ACTIVITY:
Only a single number is expected: how many lines of the data hold the word "instancia".

INPUT DATA:
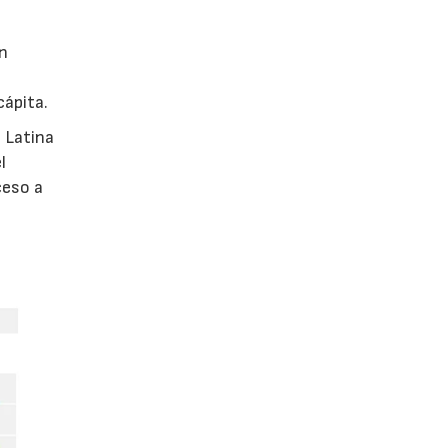
en
cápita.
 Latina
l
ceso a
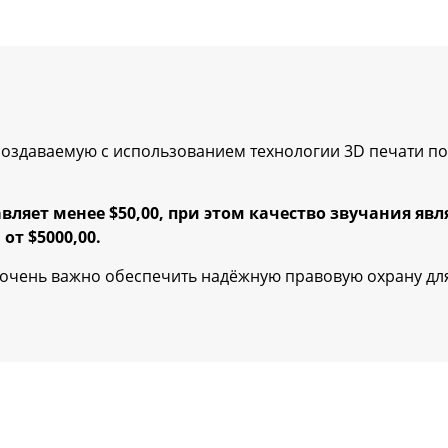
 создаваемую с использованием технологии 3D печати 
вляет менее $50,00, при этом качество звучания я
от $5000,00.
о очень важно обеспечить надёжную правовую охрану дл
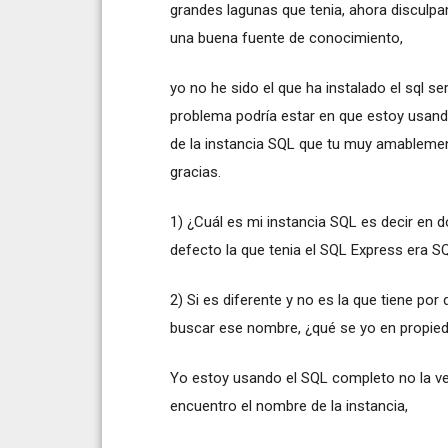
grandes lagunas que tenia, ahora disculpa
una buena fuente de conocimiento,
yo no he sido el que ha instalado el sql s
problema podría estar en que estoy usand
de la instancia SQL que tu muy amablemen
gracias.
1) ¿Cuál es mi instancia SQL es decir en 
defecto la que tenia el SQL Express era
2) Si es diferente y no es la que tiene po
buscar ese nombre, ¿qué se yo en propied
Yo estoy usando el SQL completo no la ver
encuentro el nombre de la instancia,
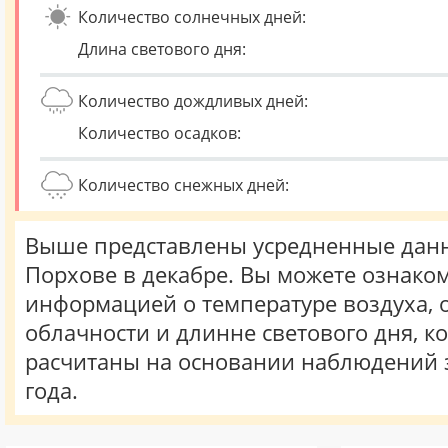
Количество солнечных дней:
Длина светового дня:
Количество дождливых дней:
Количество осадков:
Количество снежных дней:
Выше представлены усредненные данн
Порхове в декабре. Вы можете ознаком
информацией о температуре воздуха, о
облачности и длинне светового дня, к
расчитаны на основании наблюдений 
года.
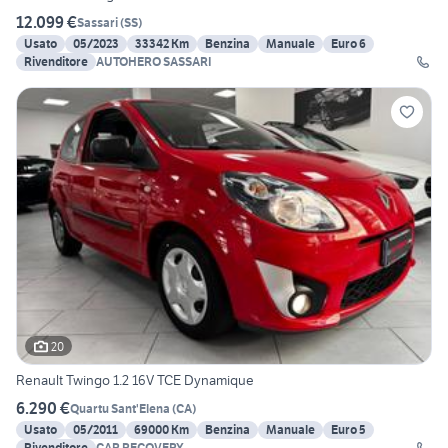
12.099 €
Sassari
(
SS
)
Usato
05/2023
33342 Km
Benzina
Manuale
Euro 6
Rivenditore
AUTOHERO SASSARI
20
Renault Twingo 1.2 16V TCE Dynamique
6.290 €
Quartu Sant'Elena
(
CA
)
Usato
05/2011
69000 Km
Benzina
Manuale
Euro 5
Rivenditore
CAR RECOVERY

EXERCISE SOLUTION:
3